I'm new in KDB and struggling with creating a query. Will appreciate any help.
I have a table of strings and need to get the count of all specific substrings across all strings in the table.
So, let's assume that I have strings:
[
string1: Apple is green, cherry is red,
string2: Ququmber is green, banana is yellow
]
and I want to get a count of "Apple" and "green" across all substrings. My desired result is to have a grouping like so:
{
Apple: 1,
green: 2
}
But, unfortunately, I have no idea how to make such a grouping. I have already figured out how to get strings that contain at least one of the needed substrings:
"select count(text) from data where any text like/: (\"*$Apple*\";\"*$green*\")"

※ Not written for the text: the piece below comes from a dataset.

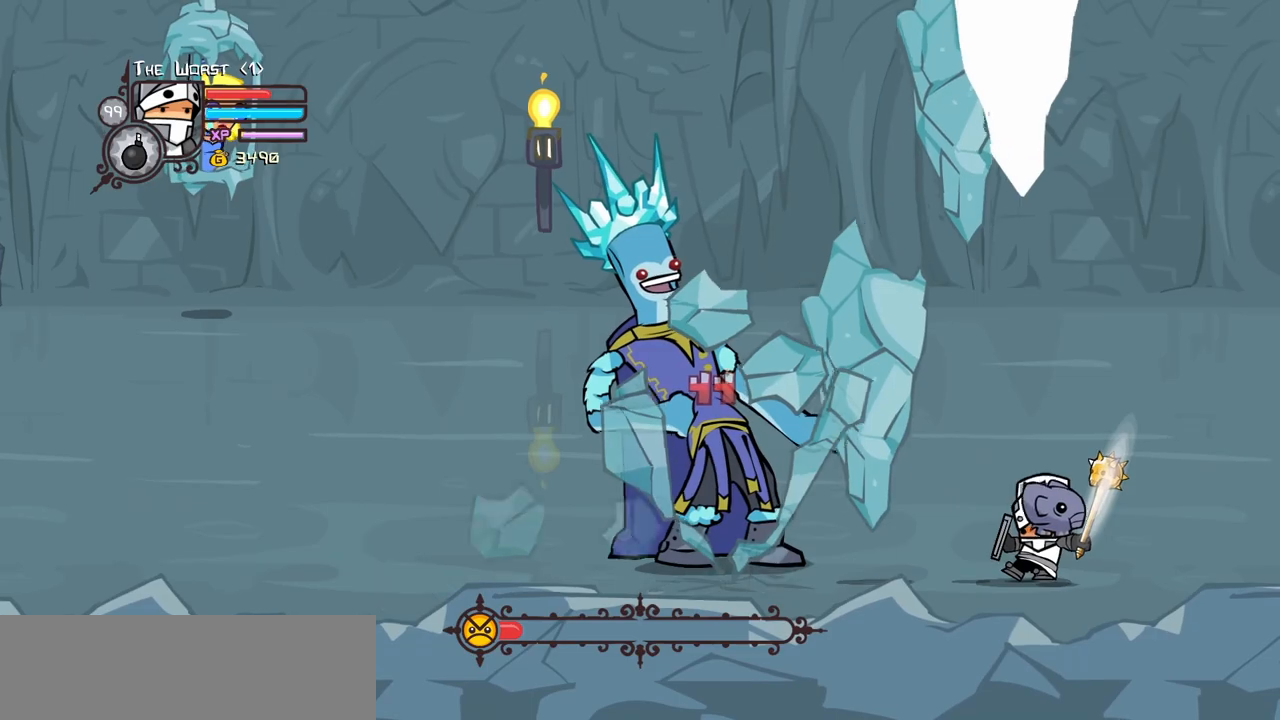
{"keys": ["heavy", "left"], "events": [[34, "heavy", "up"], [217, "heavy", "down"], [350, "heavy", "up"], [400, "heavy", "down"]]}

but that returns me the cumulative result of all found strings for Apple and green without any grouping:
{
text: 3
}
which does not allow differentiating the amount of each particular substring.
I will be really thankful for any help.
Instead of using a where clause with an any
, you can put the like/:
in the select phrase to get a nested list of booleans where each list represents the matches for one search string. Then you can just sum
these to get the total matches for each search string. I've used an exec
here rather than a select
as I suspect that output will be more useful:
q)t:([] text:("Apple is green, cherry is red,";"Ququmber is green, banana is yellow"))
q)exec sum each text like/:("*Apple*";"*green*") from t
1 2i